-------- AVAILABLE DATA --------
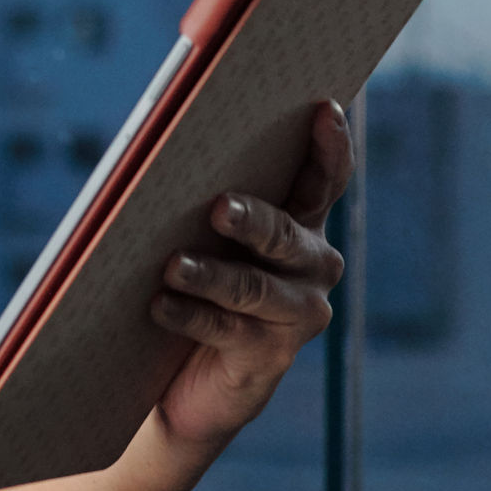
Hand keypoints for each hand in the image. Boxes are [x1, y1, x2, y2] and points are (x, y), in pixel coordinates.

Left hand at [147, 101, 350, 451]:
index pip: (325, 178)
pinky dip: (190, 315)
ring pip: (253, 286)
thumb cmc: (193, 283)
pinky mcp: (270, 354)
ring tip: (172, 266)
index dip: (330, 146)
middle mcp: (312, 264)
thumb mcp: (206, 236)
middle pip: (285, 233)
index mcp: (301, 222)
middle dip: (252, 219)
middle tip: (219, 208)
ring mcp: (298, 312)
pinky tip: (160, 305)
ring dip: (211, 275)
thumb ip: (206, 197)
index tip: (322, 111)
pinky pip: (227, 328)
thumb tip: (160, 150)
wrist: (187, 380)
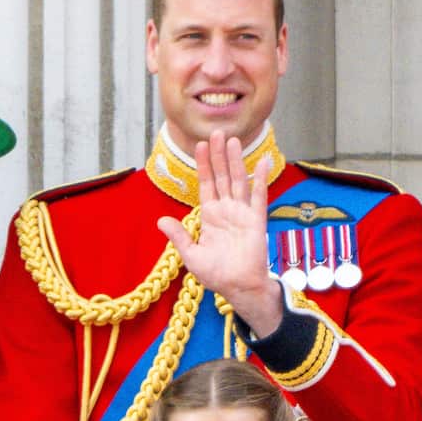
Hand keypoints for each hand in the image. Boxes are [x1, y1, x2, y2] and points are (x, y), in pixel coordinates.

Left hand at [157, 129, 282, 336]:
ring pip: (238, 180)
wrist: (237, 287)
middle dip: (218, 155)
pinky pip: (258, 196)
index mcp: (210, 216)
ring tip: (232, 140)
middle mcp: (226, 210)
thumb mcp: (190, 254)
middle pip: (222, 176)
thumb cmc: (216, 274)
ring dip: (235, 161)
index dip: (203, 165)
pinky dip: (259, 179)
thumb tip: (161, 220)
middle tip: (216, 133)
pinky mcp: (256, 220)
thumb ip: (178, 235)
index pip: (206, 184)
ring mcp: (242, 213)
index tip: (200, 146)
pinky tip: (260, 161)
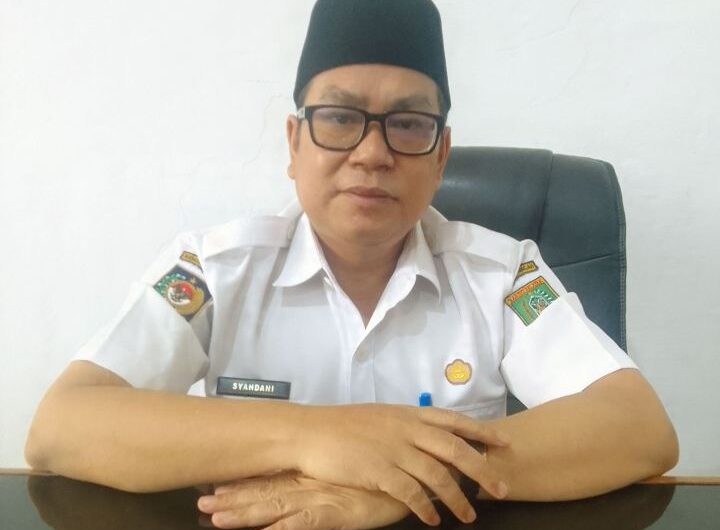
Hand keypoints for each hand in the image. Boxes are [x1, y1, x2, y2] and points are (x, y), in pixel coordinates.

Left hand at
--------
-------- AVAILABLE DATA --------
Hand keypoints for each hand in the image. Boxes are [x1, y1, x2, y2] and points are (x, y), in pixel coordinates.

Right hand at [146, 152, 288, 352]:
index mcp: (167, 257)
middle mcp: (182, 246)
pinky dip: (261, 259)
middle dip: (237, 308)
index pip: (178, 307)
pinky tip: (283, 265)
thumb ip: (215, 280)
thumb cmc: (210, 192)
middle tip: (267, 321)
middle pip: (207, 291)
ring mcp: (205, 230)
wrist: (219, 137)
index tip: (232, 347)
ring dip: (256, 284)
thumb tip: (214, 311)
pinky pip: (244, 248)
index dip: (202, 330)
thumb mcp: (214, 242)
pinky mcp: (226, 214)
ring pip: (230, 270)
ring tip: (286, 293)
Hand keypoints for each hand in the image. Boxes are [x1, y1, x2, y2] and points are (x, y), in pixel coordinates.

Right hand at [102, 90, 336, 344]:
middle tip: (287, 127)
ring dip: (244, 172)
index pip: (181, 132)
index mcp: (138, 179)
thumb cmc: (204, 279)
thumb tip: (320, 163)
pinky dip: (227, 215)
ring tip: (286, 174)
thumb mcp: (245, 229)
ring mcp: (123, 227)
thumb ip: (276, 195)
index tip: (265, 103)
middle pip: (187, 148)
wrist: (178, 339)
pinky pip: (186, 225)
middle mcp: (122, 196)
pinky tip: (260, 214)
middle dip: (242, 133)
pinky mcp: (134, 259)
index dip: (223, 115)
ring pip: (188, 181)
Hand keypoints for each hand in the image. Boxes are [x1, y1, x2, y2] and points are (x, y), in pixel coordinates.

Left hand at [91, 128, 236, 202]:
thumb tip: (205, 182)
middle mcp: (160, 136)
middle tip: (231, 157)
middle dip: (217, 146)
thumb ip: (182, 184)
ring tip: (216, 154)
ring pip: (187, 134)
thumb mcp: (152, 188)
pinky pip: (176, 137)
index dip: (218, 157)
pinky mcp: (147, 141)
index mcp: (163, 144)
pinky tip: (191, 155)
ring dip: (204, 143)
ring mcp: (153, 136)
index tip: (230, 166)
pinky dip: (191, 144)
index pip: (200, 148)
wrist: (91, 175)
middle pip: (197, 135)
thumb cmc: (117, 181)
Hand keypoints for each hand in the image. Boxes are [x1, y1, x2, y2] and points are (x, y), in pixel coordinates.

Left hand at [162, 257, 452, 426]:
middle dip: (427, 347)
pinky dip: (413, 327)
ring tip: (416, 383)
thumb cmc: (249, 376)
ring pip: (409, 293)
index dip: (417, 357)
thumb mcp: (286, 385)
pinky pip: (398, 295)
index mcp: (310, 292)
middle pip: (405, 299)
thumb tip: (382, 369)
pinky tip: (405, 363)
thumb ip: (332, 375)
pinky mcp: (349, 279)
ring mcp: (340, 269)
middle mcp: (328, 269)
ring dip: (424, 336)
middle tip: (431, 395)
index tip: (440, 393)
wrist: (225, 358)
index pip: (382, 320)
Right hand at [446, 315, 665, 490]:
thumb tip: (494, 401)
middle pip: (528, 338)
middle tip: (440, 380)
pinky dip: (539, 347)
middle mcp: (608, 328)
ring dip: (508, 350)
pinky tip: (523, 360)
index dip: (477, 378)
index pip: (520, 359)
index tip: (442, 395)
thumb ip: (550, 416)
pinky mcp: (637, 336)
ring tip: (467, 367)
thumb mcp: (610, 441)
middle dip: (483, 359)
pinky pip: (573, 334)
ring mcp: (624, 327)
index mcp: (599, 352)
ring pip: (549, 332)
--------
-------- AVAILABLE DATA --------
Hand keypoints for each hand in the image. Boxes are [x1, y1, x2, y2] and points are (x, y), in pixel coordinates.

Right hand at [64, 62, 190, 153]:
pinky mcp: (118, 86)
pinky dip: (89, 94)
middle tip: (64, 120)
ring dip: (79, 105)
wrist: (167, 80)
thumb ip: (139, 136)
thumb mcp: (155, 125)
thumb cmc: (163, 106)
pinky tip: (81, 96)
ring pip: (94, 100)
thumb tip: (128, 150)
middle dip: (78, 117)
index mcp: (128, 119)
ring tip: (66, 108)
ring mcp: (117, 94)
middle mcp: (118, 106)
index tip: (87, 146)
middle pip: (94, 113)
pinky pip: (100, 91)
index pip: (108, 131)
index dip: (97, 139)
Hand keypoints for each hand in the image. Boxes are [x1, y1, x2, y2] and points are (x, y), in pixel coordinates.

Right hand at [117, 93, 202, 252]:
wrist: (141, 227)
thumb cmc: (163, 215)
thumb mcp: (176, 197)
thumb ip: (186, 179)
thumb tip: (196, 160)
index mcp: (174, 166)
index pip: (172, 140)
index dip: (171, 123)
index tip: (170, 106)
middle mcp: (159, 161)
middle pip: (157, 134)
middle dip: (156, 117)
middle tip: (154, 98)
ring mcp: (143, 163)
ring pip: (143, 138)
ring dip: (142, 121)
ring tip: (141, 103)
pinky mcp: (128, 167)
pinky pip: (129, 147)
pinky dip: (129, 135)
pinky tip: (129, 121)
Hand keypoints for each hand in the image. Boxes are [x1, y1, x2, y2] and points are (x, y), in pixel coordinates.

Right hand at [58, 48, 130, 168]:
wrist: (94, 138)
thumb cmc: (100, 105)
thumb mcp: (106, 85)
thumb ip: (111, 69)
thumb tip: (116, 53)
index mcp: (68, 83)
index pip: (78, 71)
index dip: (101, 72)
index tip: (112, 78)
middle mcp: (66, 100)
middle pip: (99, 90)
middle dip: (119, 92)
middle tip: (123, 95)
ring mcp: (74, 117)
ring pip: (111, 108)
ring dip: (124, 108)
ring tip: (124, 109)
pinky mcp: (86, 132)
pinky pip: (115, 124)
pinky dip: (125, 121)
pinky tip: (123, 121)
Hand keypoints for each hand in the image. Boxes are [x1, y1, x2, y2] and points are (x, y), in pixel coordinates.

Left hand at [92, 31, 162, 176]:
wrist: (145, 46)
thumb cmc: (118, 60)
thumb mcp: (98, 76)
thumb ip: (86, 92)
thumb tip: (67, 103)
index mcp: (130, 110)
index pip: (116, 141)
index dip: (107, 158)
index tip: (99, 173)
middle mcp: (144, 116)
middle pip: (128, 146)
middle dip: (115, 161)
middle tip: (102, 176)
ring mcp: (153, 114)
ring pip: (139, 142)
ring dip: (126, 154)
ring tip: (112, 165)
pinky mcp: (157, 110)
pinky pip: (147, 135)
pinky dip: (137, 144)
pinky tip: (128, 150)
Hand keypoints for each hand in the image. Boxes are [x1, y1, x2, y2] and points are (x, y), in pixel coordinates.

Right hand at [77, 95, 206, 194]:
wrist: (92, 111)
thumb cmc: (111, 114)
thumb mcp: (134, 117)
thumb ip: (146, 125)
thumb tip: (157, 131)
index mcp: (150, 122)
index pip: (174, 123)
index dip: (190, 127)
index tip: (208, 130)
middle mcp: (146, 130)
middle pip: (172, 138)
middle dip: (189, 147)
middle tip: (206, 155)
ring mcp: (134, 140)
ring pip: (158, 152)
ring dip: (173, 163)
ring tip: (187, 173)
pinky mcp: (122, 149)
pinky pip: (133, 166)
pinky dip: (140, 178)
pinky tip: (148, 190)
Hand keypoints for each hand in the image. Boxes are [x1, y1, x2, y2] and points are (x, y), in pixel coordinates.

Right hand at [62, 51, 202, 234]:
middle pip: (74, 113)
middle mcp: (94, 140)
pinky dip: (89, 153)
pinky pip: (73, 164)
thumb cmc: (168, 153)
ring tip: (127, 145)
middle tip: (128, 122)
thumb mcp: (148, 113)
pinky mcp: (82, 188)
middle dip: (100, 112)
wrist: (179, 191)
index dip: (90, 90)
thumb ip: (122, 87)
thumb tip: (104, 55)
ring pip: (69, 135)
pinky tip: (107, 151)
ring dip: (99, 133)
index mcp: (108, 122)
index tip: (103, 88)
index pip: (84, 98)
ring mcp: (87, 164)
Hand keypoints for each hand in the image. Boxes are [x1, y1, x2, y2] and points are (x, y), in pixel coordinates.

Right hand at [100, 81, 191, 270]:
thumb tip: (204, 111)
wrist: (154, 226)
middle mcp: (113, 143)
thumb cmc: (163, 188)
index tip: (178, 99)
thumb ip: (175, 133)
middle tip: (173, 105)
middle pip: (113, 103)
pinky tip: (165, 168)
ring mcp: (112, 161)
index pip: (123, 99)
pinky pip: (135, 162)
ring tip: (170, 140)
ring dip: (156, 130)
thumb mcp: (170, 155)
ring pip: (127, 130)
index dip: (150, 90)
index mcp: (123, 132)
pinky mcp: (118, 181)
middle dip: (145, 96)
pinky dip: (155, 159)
--------
### HOW TO COMPLETE THIS TASK
Return every line holding the word "Right" from the records.

### OUTPUT FOR THIS EXERCISE
Right hand at [146, 152, 288, 352]:
Right hand at [102, 90, 336, 344]:
Right hand at [446, 315, 665, 490]:
Right hand at [64, 62, 190, 153]:
Right hand at [117, 93, 202, 252]:
Right hand at [58, 48, 130, 168]:
Right hand at [77, 95, 206, 194]:
Right hand at [62, 51, 202, 234]:
Right hand at [100, 81, 191, 270]:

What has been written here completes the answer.